Mr Bottomley, for Phelan, said the row over burning fuel in his client's garden had left him with no way to heat his home, where he acted as a carer for his disabled wife.

He said most of the signs put up by Phelan were so small they could not be seen by the naked eye, unless Mr Hartnett had been "looking for them".

He told the court Phelan, who has since moved to Westroyd in Hipperholme, Halifax, had "demonstrated his willingness to end the dispute" by selling his home on December 8 last year, accepting a cash offer of £43,000 from a home-buying company, said to be well below its estimated market value of £85,000.

Chairman of the bench, Philip Turner, sentenced Phelan to 18 weeks in prison, suspended for a year, with a ten-day rehabilitation activity requirement.

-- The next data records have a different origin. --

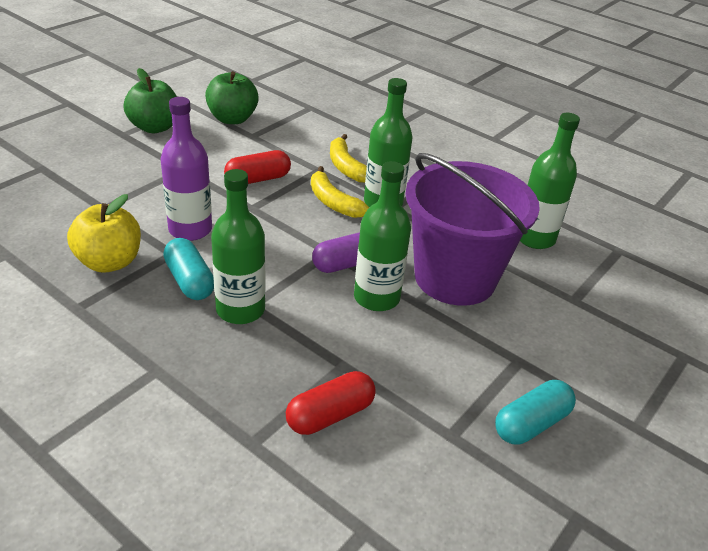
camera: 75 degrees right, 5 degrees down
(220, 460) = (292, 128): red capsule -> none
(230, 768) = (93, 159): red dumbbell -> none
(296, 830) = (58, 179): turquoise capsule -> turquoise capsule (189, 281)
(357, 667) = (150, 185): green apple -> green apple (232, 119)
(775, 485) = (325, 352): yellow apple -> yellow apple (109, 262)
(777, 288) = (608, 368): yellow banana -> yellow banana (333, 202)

He was also given a six-week electronic curfew from 7pm to 7am, ordered to pay £1,000 in compensation to his victim and handed a restraining order preventing him from contacting Mr Hartnett or going within 100 metres of his property.

Mr Turner told Phelan: "This was a catalogue of behaviour that was not acceptable.

"You caused this gentleman untold harassment, and you are very lucky you are not going to prison today.

"You need to reflect on what you've done and not do this to anyone else."